Friday, January 29, 2010

Negotiate or nonviolent action? Yes

Nonviolence is not shirking from engagement, and it's not an attempt to crush the opponent. It's a third way. It seeks dialog. It listens. But it also insists that it must be heard. When, for example, we tried to get Senator Ron Wyden to take some leadership on the occupation of Iraq in 2005, we did not threaten that we would shut down his office, that we would campaign against him, or anything so blustering. I prepared a little leaflet to explain that we simply felt unheard and we were determined to be able to voice our analysis and intentions to him. I titled the brochure, Nonviolence is negotiation. My inspiration came straight from Martin Luther King Jr's Letter from a Birmingham Jail. Here is an excerpt:

"You may well ask: "Why direct action? Why sit ins, marches and so forth? Isn't negotiation a better path?" You are quite right in calling for negotiation. Indeed, this is the very purpose of direct action. Nonviolent direct action seeks to create such a crisis and foster such a tension that a community which has constantly refused to negotiate is forced to confront the issue. It seeks so to dramatize the issue that it can no longer be ignored. My citing the creation of tension as part of the work of the nonviolent resister may sound rather shocking. But I must confess that I am not afraid of the word "tension." I have earnestly opposed violent tension, but there is a type of constructive, nonviolent tension which is necessary for growth. Just as Socrates felt that it was necessary to create a tension in the mind so that individuals could rise from the bondage of myths and half truths to the unfettered realm of creative analysis and objective appraisal, so must we see the need for nonviolent gadflies to create the kind of tension in society that will help men rise from the dark depths of prejudice and racism to the majestic heights of understanding and brotherhood. The purpose of our direct action program is to create a situation so crisis packed that it will inevitably open the door to negotiation. I therefore concur with you in your call for negotiation. Too long has our beloved Southland been bogged down in a tragic effort to live in monologue rather than dialogue."
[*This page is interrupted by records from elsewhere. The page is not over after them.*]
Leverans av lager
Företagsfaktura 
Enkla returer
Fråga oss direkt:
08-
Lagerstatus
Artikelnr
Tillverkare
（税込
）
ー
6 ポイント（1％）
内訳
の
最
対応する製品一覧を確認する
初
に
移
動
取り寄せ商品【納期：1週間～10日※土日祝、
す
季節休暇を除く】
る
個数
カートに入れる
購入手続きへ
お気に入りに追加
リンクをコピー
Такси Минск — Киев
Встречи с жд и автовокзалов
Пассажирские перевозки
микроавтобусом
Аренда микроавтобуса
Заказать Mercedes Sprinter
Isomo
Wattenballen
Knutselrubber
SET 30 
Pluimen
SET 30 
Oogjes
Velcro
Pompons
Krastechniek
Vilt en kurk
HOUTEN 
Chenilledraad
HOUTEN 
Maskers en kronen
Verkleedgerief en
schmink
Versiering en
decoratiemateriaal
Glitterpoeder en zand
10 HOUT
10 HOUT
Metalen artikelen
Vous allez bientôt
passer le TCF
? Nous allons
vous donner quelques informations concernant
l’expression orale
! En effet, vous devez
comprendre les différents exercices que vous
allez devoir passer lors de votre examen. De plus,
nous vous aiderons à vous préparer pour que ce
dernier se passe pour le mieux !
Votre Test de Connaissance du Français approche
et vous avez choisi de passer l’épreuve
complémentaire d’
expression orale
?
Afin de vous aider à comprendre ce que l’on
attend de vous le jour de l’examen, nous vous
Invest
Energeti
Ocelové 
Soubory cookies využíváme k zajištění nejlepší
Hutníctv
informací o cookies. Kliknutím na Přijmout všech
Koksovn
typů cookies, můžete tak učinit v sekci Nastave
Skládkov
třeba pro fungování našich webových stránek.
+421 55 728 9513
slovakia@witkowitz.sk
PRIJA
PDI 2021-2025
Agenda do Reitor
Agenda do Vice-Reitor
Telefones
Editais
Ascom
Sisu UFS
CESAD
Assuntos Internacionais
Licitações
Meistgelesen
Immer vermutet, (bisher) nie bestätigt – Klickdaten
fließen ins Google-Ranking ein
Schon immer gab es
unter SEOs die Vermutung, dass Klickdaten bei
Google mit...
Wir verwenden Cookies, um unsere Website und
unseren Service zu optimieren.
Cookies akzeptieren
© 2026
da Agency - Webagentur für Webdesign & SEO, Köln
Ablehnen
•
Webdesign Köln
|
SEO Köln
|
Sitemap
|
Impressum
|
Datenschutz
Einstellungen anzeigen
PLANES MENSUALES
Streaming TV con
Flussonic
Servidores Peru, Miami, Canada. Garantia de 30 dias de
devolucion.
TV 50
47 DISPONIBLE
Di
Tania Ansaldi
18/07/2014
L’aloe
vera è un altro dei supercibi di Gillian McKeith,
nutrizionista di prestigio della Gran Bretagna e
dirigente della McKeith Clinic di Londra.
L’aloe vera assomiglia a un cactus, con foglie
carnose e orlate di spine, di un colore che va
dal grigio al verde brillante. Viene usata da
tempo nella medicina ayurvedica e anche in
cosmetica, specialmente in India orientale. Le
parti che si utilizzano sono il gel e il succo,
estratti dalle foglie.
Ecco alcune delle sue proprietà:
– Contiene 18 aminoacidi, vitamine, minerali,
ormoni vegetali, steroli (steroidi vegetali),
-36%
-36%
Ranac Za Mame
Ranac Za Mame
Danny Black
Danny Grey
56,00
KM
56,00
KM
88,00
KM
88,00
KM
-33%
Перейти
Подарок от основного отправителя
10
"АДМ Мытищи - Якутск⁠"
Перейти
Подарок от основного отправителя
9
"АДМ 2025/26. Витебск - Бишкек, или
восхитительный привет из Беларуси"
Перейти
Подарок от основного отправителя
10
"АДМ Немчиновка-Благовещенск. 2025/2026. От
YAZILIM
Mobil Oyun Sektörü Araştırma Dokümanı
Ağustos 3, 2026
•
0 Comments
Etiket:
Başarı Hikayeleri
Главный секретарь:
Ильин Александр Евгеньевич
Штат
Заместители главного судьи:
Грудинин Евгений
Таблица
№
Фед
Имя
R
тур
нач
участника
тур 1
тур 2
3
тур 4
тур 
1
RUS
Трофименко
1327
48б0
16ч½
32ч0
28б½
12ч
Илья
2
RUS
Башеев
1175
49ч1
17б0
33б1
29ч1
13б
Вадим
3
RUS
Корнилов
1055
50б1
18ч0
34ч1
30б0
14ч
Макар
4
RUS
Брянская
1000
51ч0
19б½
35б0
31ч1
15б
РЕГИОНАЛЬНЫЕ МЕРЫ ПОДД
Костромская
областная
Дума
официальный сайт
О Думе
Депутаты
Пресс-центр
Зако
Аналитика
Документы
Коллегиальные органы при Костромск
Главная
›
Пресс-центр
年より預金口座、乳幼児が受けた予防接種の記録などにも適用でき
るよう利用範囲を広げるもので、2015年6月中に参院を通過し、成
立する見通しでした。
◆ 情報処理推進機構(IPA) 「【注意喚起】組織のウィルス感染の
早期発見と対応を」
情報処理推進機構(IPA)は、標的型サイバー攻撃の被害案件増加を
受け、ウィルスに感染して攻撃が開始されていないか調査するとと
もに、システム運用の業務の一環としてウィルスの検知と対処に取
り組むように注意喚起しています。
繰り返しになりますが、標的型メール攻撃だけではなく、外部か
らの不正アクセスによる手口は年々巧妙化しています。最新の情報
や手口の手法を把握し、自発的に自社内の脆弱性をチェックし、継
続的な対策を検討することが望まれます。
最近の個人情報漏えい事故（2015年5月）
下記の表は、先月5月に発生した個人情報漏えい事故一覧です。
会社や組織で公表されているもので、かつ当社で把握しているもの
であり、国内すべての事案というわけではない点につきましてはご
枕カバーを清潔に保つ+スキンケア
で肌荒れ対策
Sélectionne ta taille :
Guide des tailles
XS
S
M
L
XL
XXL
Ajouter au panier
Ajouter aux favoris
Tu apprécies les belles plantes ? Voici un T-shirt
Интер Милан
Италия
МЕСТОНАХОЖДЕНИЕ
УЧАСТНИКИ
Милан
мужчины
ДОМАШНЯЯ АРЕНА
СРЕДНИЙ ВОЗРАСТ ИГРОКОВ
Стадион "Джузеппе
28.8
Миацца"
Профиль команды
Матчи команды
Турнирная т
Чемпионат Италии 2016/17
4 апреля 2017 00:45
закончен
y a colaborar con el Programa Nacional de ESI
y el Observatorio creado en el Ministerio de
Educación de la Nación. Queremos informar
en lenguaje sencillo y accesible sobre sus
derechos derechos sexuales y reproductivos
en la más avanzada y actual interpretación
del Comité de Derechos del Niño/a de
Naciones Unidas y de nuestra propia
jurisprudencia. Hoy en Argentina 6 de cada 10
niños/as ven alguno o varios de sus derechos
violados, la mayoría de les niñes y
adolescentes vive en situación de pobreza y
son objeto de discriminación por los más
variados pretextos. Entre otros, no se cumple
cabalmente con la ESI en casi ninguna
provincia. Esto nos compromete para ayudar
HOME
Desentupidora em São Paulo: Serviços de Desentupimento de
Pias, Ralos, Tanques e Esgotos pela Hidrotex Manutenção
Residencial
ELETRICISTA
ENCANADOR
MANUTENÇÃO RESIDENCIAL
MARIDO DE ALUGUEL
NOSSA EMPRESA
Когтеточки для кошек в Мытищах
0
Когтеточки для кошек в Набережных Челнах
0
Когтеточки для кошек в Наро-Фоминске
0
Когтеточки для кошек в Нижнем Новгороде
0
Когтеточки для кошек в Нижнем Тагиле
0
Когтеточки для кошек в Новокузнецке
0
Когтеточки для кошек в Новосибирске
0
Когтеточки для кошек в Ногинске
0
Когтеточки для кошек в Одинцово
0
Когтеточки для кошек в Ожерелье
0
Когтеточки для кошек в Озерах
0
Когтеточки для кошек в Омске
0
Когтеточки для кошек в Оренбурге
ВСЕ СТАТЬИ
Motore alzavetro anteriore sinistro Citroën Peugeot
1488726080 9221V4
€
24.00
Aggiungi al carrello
This approach is soft power but it is power. It is not power-over, but power-with. It seems to some as adversarial, but it actually seeks consensus and collaboration. The idea of a fine nonviolent campaign is that everyone is an ally or a potential ally.

There need be no contradiction between nonviolent action and negotiation. Indeed, it's best assessed and employed as a precursor, not a monological attempt to shout more loudly.

My friend Walter Bresette could really deliver a powerfully angry speech. When he and others used nonviolent direct action to stop trains carrying millions of gallons of acid across Bad River Ojibwe reservation in northern Wisconsin they were angling toward and achieved a seat at the negotiating table. They won their struggle. This is how we can Just Say Yes to both nonviolent action and negotiation.